I mounted a Centerpoint 4×16 AO and the objective is nice and clear at 25 yards when you dial the AO ring right between 20 and 35. I put a cheekrest from an AR15 on the stock comb, and cheek weld is steady as a rock, (cheek weld wasn’t great due to high rings to clear objective bell). I’m firing from between two sandbags, scope appears clear and true, using quality pellets I’ve tried six different makes & weights of pellets- they made only marginal differences, none of them very good. (seems to like CP’s or RWS Super H a bit better), and still seem to get several small groups at different points on the target. I’m pretty sure that the problem is parallax related because when I dial the scope out from 4X to 16X the accuracy goes from somewhat mediocre to horrendous, as attached pictures show. Seems to go from one lumpy oversize group to 3-4 points of impact. Before I succumbed to the urge to use the gun as a golf club, I did take the scope off and try the Williams sights- the gun shot three pellets into one raggedy hole at the same distance that the photos were taken at.
I shot the attached groups with the side of my face firmly plastered to the cheekrest and my eyes (mostly) on the target (feeling for the round end to feed the pellets). I have shot quite a bit in the past, (can maintain 1.5 MOA with one of my stock AR’s) have decent breath and trigger control, both eyes open, off of a rest I should be getting much better groups than I am. What part of the equation am I missing?
Very thorough testing. It makes my job much easier. The fact that the groups break up with the power change demonstrates there is something wrong with THAT scope.
I tested the discovery with a Centerpoint 8-32 and got sub half-inch groups at 50 yards, so the gun is capable of that. Most of the groups were around the 0.75″ size. That’s for five shots of JSBs in .22 caliber and Crosman Premier Heavies in .177.

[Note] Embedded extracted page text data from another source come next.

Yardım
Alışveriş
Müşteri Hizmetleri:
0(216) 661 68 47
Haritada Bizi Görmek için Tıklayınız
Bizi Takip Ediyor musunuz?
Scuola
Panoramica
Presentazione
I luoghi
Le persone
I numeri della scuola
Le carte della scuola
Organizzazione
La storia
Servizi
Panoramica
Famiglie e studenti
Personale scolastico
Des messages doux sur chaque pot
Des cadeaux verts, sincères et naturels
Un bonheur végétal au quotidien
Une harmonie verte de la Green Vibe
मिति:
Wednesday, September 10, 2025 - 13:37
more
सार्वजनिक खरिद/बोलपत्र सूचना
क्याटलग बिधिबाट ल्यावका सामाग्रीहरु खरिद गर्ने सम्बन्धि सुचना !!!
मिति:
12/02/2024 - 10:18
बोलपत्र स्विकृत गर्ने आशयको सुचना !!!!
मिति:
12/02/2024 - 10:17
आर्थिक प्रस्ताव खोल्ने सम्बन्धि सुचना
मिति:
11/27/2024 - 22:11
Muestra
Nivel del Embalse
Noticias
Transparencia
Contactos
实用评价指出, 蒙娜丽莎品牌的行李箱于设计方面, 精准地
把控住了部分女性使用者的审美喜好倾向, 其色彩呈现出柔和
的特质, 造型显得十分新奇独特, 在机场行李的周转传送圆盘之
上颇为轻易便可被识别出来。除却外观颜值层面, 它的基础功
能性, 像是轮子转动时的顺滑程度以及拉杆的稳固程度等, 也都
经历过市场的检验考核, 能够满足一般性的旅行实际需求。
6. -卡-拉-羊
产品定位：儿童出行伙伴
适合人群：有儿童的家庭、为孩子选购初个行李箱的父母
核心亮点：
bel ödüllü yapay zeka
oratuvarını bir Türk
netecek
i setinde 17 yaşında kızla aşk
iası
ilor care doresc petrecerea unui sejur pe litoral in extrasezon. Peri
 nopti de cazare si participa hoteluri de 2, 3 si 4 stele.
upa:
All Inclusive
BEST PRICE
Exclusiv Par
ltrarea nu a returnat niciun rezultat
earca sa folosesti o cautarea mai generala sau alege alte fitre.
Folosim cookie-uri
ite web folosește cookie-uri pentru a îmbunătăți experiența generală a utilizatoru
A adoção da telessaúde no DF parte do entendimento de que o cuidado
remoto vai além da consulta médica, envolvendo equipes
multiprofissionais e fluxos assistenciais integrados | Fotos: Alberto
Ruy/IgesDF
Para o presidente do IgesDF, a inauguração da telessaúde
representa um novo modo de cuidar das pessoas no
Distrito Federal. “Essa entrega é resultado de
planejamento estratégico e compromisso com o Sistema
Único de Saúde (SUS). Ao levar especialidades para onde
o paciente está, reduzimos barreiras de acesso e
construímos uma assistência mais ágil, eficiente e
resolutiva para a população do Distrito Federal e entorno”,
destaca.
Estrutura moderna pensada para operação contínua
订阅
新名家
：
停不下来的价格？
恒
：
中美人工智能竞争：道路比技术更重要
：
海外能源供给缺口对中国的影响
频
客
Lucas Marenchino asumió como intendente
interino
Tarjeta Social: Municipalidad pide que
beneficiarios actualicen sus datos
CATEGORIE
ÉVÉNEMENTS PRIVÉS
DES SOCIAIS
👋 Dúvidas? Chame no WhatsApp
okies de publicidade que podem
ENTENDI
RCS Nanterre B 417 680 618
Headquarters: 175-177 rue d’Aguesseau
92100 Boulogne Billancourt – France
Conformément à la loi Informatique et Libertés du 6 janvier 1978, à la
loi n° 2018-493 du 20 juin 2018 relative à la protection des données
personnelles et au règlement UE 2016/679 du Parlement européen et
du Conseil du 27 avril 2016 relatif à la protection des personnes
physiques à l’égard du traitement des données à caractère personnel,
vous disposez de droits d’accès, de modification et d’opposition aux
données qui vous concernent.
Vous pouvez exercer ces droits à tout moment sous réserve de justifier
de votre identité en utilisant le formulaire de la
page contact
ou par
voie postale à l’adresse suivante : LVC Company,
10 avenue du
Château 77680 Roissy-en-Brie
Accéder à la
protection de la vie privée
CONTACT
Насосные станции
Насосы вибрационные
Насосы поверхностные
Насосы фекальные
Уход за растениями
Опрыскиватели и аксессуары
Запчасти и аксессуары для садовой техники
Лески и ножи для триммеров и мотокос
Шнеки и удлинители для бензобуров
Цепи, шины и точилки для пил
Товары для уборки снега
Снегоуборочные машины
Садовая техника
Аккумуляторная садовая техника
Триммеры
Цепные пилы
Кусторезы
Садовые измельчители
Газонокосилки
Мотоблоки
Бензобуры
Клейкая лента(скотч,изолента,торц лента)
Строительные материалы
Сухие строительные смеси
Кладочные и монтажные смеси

You have proven that it’s the scope with the open sight test, as well as the low-power test. Stop beating yourself up and get that scope replaced.
One other thing – are you always shooting from the same fill level? In other words, always testing with a topped-off gun, or starting at 1800 psi or something consistent? The rifle does fluctuate as the pressure drops.
Thanks for the confirmation on the scope. I took it back where I bought it and swapped it for another one of the same model. Mounted that in same rings, eye relief, etc. Dialed the objective reticle until I can just about read “birchwood casey” on the little target stickers at 25 yds/16 power. The difference between the groups shot at 16 power and that shot at 4 power isn’t as great as on the scope I returned, but I’m getting “batches of small groups”. I did notice that even with my cheek in the same spot, I can press slightly harder or softer on the cheekpad and watch the reticle move in about a 2″ smiley shaped arc on the target.
My impression is thus that the amount of “uncorrected” parallax on this scope is still pretty high. Is this something that Crosman/Centerpoint might be able to correct? I’m not sure if my expectations of this scope are realistic, but I know that I expect to be able to shoot better groups with a magnified scope than I can with V-notch sights. If I was repeatedly seeing a 1″ or larger group at 25 yards at low and high magnification, I’d just accept that that’s the limit of the gun’s accuracy coupled with my current abilities, but I get “3 in a hole here, 3 in a hole here and 4 all over the place”. Is there anything else that I might be overlooking?
By the way, when testing I do fill to “about” 1900 PSI, shoot 10, top up to the same pressure and shoot again.
Thanks again for your advice.
"They [the U.S. Army] developed a manual of basic rifle marksmanship that breaks down the principles into steps that can be learned easily."
What is the name/number of this manual?
Is it available online? If so, do you have a link?
It'd just a Google search away.
Oh yeah… Google.
It was very late. Don't know why I didn't think of that.